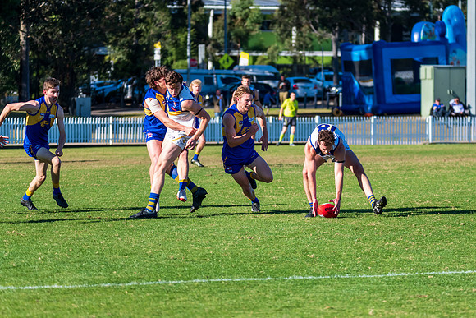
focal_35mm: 222
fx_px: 2939
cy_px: 159
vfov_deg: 6.2
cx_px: 290
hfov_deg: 9.3
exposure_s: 1/2000
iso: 800
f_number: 5.6
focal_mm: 180
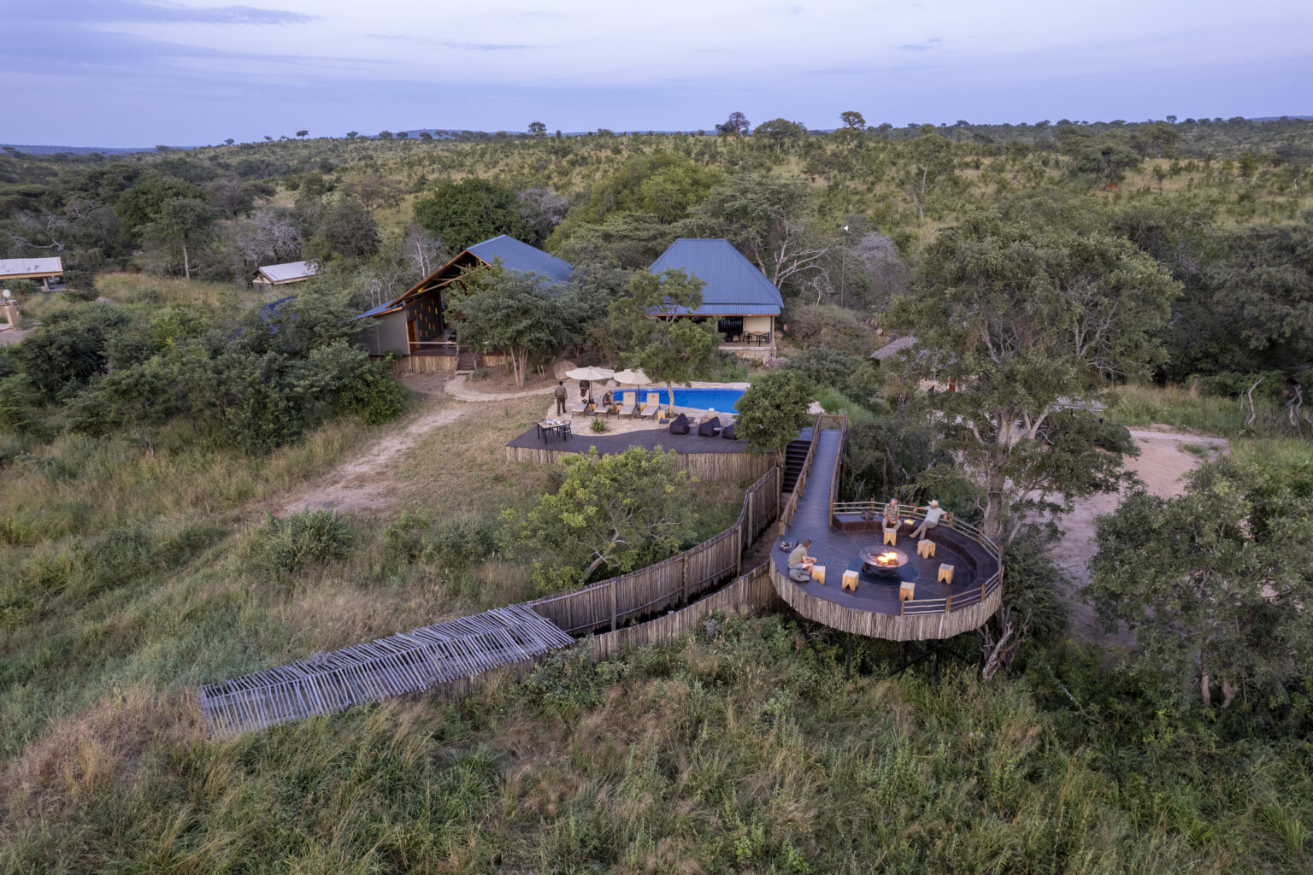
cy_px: 438
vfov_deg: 57.2
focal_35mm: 22
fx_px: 802
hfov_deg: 78.6
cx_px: 656
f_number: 2.8
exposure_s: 1/30
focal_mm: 8.38
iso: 110
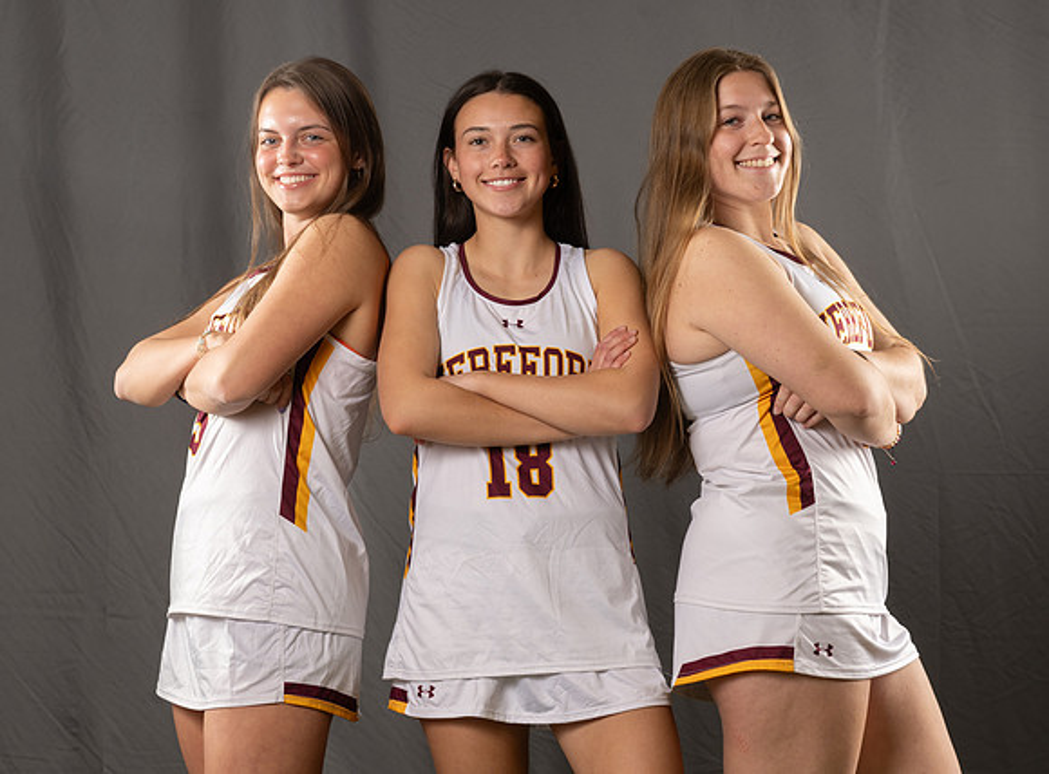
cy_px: 340
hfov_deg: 13.4
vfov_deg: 9.9
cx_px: 629
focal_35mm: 148
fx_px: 4471
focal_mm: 105
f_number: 6.3
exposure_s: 1/160
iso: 125
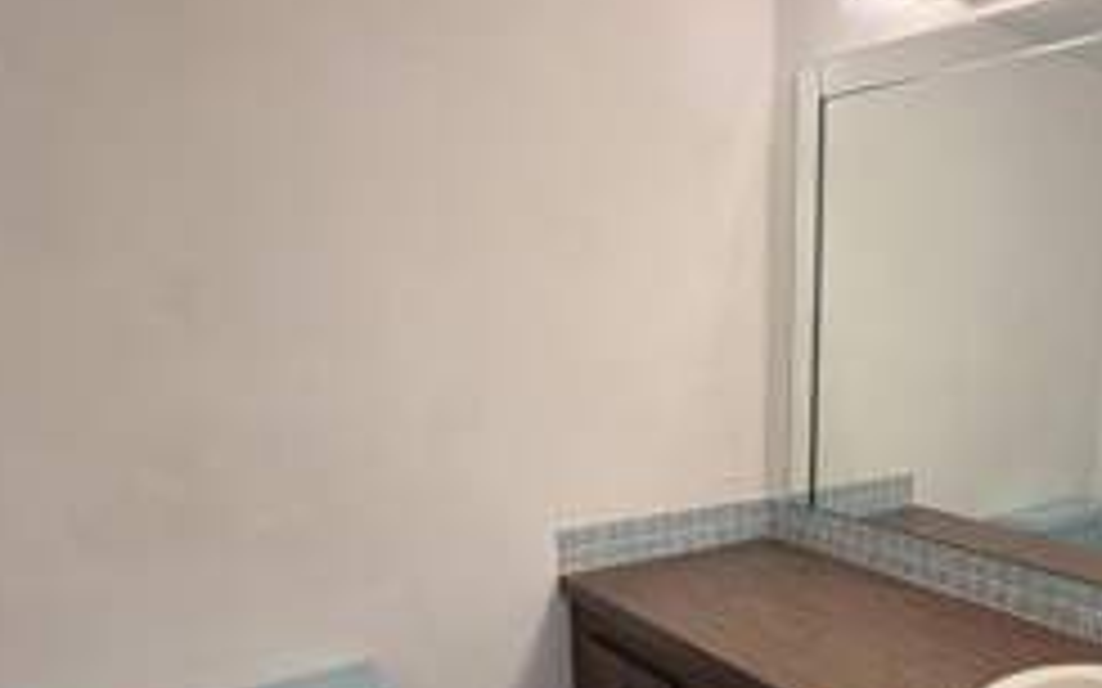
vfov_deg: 42.3
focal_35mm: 29
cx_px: 832
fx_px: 871
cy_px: 483
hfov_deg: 60.9
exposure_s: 1/120
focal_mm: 2.22
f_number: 2.2
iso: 64
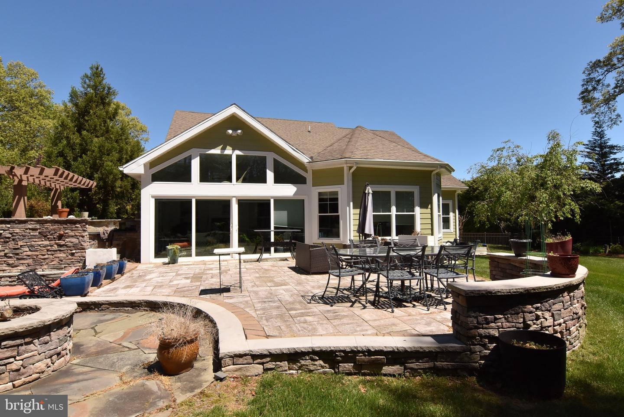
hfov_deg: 90.0
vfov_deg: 67.5
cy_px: 208
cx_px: 312
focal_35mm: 18
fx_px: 312
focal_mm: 12
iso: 800
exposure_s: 1/1000
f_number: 16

» **WORK TO BE COMPLETED**
Return the full set of lines above word for word and with no pictures.

» **REPLY**
focal_35mm: 222
fx_px: 2939
cy_px: 159
vfov_deg: 6.2
cx_px: 290
hfov_deg: 9.3
exposure_s: 1/2000
iso: 800
f_number: 5.6
focal_mm: 180
cy_px: 438
vfov_deg: 57.2
focal_35mm: 22
fx_px: 802
hfov_deg: 78.6
cx_px: 656
f_number: 2.8
exposure_s: 1/30
focal_mm: 8.38
iso: 110
cy_px: 340
hfov_deg: 13.4
vfov_deg: 9.9
cx_px: 629
focal_35mm: 148
fx_px: 4471
focal_mm: 105
f_number: 6.3
exposure_s: 1/160
iso: 125
vfov_deg: 42.3
focal_35mm: 29
cx_px: 832
fx_px: 871
cy_px: 483
hfov_deg: 60.9
exposure_s: 1/120
focal_mm: 2.22
f_number: 2.2
iso: 64
hfov_deg: 90.0
vfov_deg: 67.5
cy_px: 208
cx_px: 312
focal_35mm: 18
fx_px: 312
focal_mm: 12
iso: 800
exposure_s: 1/1000
f_number: 16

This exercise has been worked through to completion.